Il est également probable que la famille de Philippine soit écartée de la reconstitution comme cela s’était passé pour la famille d’Anne Lorraine.
Entre le moment où j’ai commencé à rédiger cette vidéo et le moment où je la produis, nous avons appris la mort de Kilian, tué à 17 ans d’un coup de couteau près de Bayeux. Ça n’arrête pas. On ne peut déjà plus faire la liste de toutes ces victimes, mais surtout nous sommes tous personnellement affectés par ces drames. Quand on n’a pas été victime ou témoin soi-même d’un tel acte, nous avons tous au moins, dans notre entourage proche, quelqu’un qui a été ne serait-ce que témoin oculaire d’un coup de couteau ou d’un autre acte aussi barbare. Kilian avait 17 ans. Ça fait 17 ans qu’Anne Lorraine a été tuée et que je vois des promesses non tenues. Kilian a été tuée au couteau, comme Thomas, Comme Maurane et Laura, comme Anne-Lorraine. Philippine a été tuée par quelqu’un qui n’aurait jamais dû être sur le sol français, comme Lola, comme le père Olivier Maire. Philippine a été tuée par un récidiviste, comme Anne-Lorraine et Céleste. Et je ne peux pas énumérer toutes les victimes, le temps que je le fasse, d’autres s’ajoutent déjà à la liste, et ce n’est pas une figure de style. 17 ans d’échecs, ce ne sont pas des faits divers, c’est un dysfonctionnement profond et systémique. L’état français est en récidive.

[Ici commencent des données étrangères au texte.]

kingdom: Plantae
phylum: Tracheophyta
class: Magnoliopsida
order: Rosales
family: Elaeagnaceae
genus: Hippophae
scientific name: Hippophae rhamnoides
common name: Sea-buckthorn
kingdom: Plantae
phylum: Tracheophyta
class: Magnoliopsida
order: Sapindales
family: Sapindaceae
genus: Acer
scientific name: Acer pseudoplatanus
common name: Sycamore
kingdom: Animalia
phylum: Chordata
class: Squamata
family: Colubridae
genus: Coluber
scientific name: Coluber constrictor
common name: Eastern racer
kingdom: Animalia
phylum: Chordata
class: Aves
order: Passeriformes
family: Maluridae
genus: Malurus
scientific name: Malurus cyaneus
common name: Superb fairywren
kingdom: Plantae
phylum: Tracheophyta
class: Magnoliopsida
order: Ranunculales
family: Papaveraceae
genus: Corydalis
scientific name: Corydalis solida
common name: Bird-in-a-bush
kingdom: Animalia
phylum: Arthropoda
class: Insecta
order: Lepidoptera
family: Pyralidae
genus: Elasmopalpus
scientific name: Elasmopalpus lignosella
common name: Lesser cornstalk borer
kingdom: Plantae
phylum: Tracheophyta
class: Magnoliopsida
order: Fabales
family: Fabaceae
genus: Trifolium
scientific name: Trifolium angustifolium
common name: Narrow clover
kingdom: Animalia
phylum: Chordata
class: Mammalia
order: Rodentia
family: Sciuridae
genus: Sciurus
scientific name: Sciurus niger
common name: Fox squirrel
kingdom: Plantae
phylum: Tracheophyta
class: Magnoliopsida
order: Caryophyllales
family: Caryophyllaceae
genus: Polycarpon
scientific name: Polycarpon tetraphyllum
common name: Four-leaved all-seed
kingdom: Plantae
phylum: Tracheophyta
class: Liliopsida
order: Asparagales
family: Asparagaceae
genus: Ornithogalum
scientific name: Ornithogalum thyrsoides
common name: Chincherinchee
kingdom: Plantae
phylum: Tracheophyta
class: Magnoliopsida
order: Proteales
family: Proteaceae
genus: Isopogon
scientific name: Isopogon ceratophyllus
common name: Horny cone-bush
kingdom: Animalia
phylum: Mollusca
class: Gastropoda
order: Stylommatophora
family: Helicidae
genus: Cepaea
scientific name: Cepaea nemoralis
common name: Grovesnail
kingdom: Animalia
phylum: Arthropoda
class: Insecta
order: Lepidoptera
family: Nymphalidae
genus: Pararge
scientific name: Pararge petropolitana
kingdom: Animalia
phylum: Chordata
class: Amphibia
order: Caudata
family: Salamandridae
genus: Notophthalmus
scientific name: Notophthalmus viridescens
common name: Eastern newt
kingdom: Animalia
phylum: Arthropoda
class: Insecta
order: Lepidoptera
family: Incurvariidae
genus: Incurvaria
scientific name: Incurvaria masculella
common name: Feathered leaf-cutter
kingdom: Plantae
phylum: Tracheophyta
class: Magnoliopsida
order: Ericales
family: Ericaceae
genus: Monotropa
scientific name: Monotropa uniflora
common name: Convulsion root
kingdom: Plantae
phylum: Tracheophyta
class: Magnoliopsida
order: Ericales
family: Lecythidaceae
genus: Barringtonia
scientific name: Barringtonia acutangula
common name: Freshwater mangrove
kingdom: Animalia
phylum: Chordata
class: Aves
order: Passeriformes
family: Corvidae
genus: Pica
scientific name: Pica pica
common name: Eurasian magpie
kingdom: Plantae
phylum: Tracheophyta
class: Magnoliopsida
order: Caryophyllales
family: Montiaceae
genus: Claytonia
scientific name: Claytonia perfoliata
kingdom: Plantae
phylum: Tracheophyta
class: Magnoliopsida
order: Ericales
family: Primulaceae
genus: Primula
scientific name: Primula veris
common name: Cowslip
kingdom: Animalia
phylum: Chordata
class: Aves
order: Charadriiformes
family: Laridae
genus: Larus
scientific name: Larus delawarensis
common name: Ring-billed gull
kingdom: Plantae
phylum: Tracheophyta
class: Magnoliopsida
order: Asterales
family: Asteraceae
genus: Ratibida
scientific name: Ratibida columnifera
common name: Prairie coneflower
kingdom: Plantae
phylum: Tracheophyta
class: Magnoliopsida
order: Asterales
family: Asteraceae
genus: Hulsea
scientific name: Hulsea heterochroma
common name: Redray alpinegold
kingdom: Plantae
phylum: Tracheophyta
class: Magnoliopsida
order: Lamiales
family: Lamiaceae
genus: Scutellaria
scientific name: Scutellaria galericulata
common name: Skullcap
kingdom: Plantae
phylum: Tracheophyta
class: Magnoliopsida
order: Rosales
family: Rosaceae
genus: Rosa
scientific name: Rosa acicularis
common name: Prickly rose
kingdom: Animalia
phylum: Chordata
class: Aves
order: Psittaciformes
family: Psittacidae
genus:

Afin de m’associer au deuil, et là c’est quelque chose de très personnel que je vous propose, et c’est une affaire de foi, je partage avec vous et à destination de Philippine, d’Anne-Lorraine et de toutes les autres victimes la parole que j’ai sur les lèvres à chaque enterrement auquel je participe. Cette parole est tirée du livre d’Ézéchiel au chapitre 16, dans l’Ancien Testament. Ce chapitre est particulier parce que la Trinité toute entière y est manifestée. Cette parole explique pourquoi, alors que le mal promet la mort, la vie triomphe pourtant. Cette parole nous rappelle que nous somme faits pour une vie incarnée, que c’est là que se trouve notre perfection. C’est la parole de résurrection que Dieu prononce à Jérusalem, c’est-à-dire à l’Église et l’humanité toute entière, alors qu’elle est telle un nouveau né, nue, baignant dans son sang à même le sol et abandonnée par ses parents, c’est-à-dire abandonnée par ceux qui ont la responsabilité de sa survie. Vous pouvez y voir là toute la défaillance et l’abandon du système judiciaire, du système médical, et d’autres services défaillants de l’État français qui conduisent à la mort prématurée de nos proches. Et alors que nous sommes tels une enfant abandonnée, alors qu’il semble qu’il n’y a pour l’humanité pas d’autre issue que la mort, Dieu, le Père, passe auprès de cette enfant abandonnée et lui dit : Vis dans ton sang.
Si vous êtes croyant, catholique, que vous croyez donc dans la communion des saints, vous savez que cette parole, vous pouvez la prononcer aujourd’hui : Vis dans ton sang. Quand vous prononcez cette parole avec Dieu, vous êtes non seulement présent, mais vous êtes acteur, participant de la résurrection d’Anne-Lorraine, de Philippine, et de tous ceux que vous pleurez.
Vous serez méprisés, haïs et attaqués pour cette foi.
Mais soyez-y fidèle, priez pour Philippine, et n’oubliez pas de vivre.